Setting up your environment
I have a full instance of SQL 2008 and don’t want to screw with Express. The dev fabric stuff by default looks for an express instance to setup. Luckily other people have already chased this down: Activating Azure Storage Service for Non SQL Express. Which basically says to go to the command line and type this:
DSInit /sqlInstance:. /forceCreate
Which can be found in C:\Program Files\Windows Azure SDK\v1.1\bin\devstore
Configuration
Once your environment is up and running you’ll need to fix up the connection strings being used. ServiceConfiguration.cfg will contain settings like DataConnectionString and DataConnectionString which you will need to configure. For development you can just set the value to “UseDevelopmentStorage=true”. When you deploy to the cloud you’ll have to change these settings, but for now this will work. It will look like:
<ConfigurationSettings>
<Setting name="DiagnosticsConnectionString" value="UseDevelopmentStorage=true" />
<Setting name="DataConnectionString" value="UseDevelopmentStorage=true" />
</ConfigurationSettings>
Queues
Azure Storage Queues are pretty easy. You can store messages up to 8K in size in the queue. Because of the way the API works the message must be XML serializable. So if you want to pass a block of binary data you will need to base64 encode it.

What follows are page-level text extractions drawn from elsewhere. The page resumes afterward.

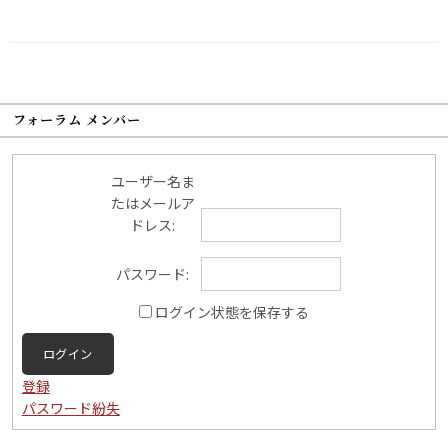
フォーラム メンバー
ユーザー名ま
たはメールア
ドレス:
パスワード:
ログイン状態を保存する
ログイン
登録
パスワード紛失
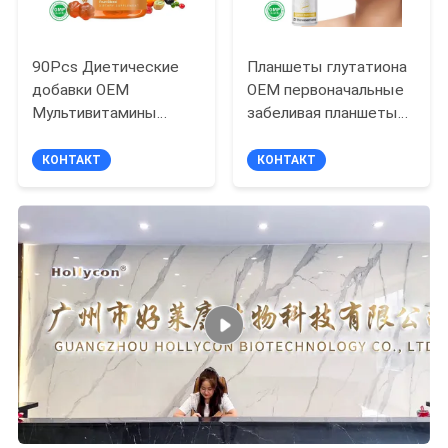
90Pcs Диетические
Планшеты глутатиона
добавки OEM
OEM первоначальные
Мультивитамины
забеливая планшеты
Гумовые травы
глутатиона шипучие
Ингредиенты 2 года
КОНТАКТ
КОНТАКТ
Срок годности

Working with a queue involves three operations: add, get and delete. For example: say you have a system that breaks RSA keys. One program gets the key, stores it in a table and puts a work ticket in the queue. Another program grabs a work ticket from the queue and then proceeds to break the key and store the result in another table. The problem is that breaking a key takes more than 30 seconds and queue items only get reserved for 30 seconds. What to do?

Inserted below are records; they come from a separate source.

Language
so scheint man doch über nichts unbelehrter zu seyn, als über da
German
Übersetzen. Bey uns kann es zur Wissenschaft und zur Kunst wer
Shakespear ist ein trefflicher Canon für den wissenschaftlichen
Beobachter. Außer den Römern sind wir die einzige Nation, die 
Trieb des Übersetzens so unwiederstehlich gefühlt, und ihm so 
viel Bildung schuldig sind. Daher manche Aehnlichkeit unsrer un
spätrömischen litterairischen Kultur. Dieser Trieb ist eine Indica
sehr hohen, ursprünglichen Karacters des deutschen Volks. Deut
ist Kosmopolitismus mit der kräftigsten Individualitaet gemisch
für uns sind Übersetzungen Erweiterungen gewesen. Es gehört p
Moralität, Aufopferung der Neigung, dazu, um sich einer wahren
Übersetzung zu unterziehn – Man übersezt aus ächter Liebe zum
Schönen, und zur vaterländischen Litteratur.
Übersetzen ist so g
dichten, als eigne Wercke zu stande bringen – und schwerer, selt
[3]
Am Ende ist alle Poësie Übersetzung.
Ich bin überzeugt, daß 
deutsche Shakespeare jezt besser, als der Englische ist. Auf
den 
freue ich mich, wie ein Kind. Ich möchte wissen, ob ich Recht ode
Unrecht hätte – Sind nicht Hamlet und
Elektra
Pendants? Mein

(ed – I was going to write a long explanation here about how to manage this but I want to focus on the class content so I’ll deal with this in a separate article).
Putting an Item in the queue:
CloudStorageAccount storageAccount = CloudStorageAccount
.FromConfigurationSetting("DataConnectionString");
CloudQueueClient queueClient = storageAccount.CreateCloudQueueClient();
CloudQueue queue = queueClient.GetQueueReference(_MessageQueueName);
These three lines get you the queue that contains the work tickets. To add your work ticket:
CloudQueueMessage msg = new CloudQueueMessage(ticketData);
Once the ticket is added it has 2 weeks to be removed before Azure removes it for you.
The program that actually processes the work ticket just needs to do something like:
bool done = false;
while (!done)
{
IEnumerable<CloudQueueMessage> messages = queue.GetMessages(_BlockSize);
if (_BlockSize > messages.Count())
{
done = true;
}
foreach (CloudQueueMessage message in messages)
{
string messageText = message.AsString;
queue.DeleteMessage(message);
}
}
Day 2 has just started so I’ll be back.